What is being asked | Read through the entries below and return each line with the word "that".

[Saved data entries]
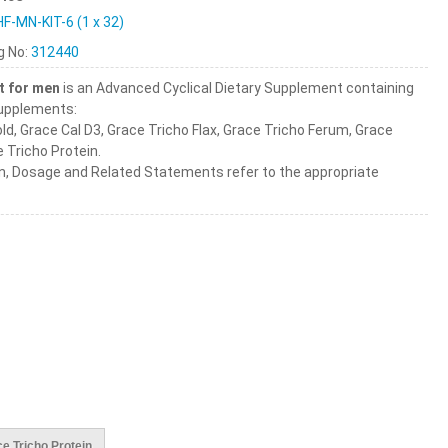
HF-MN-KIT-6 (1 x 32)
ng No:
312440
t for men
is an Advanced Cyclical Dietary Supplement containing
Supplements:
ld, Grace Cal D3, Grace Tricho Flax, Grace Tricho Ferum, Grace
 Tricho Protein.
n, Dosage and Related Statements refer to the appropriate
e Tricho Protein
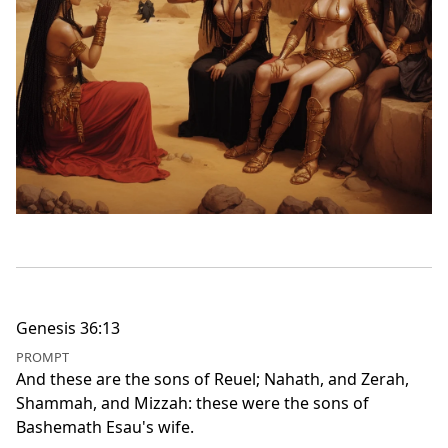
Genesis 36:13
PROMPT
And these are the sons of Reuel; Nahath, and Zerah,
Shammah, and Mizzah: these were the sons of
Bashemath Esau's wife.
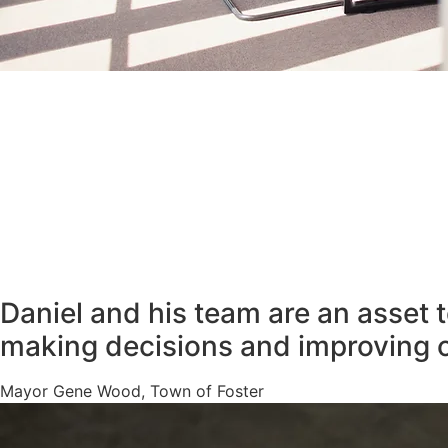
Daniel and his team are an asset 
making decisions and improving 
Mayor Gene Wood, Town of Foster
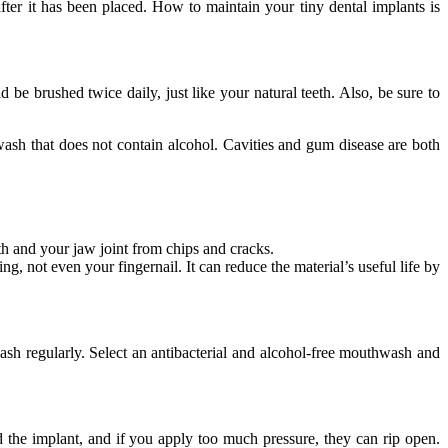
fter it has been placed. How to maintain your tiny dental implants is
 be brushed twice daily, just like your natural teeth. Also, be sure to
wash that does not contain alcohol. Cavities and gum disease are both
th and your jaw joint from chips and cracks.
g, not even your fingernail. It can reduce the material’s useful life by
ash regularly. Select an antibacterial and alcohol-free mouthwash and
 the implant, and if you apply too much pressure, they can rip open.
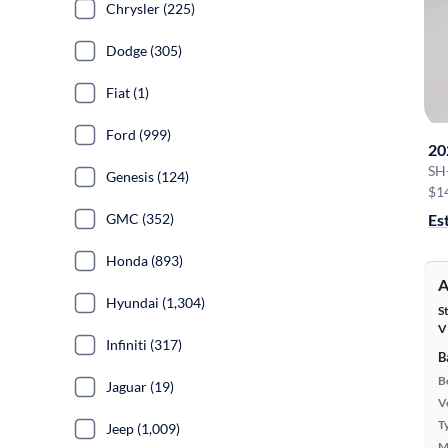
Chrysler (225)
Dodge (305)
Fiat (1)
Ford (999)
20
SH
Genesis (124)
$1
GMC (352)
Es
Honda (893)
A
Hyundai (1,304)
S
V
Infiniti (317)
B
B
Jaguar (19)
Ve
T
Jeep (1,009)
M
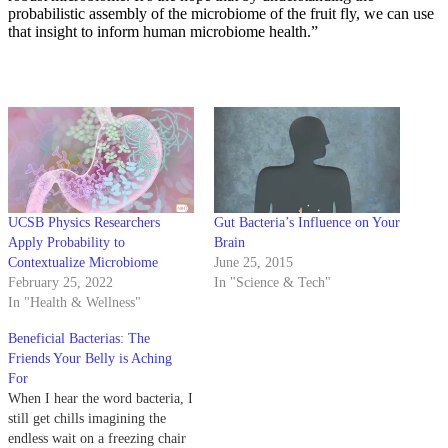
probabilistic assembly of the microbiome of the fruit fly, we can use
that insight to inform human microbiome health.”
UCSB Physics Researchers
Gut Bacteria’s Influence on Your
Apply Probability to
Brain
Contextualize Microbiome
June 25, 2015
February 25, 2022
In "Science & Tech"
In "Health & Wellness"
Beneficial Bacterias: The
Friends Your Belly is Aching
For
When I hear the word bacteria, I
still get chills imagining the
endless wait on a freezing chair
---
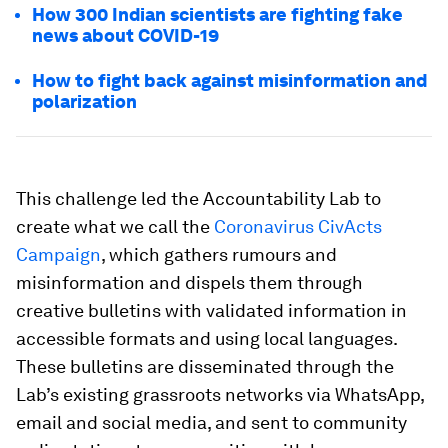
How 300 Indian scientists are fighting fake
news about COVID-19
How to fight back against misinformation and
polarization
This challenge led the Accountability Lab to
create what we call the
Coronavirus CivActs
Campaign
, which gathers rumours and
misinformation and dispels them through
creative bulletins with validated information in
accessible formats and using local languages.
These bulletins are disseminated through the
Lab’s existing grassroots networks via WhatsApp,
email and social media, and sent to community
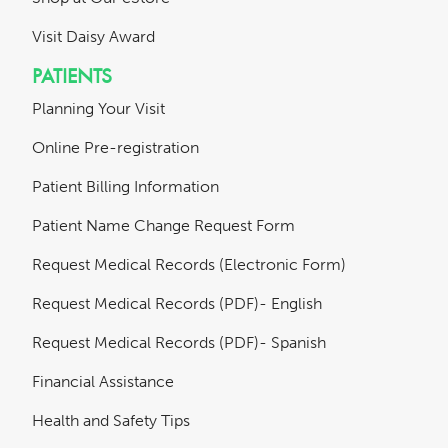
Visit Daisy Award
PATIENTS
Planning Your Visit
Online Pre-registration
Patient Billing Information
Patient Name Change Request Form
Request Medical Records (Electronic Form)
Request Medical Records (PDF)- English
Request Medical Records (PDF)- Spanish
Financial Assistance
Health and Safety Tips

Solution |
wash that does not contain alcohol. Cavities and gum disease are both
that insight to inform human microbiome health.”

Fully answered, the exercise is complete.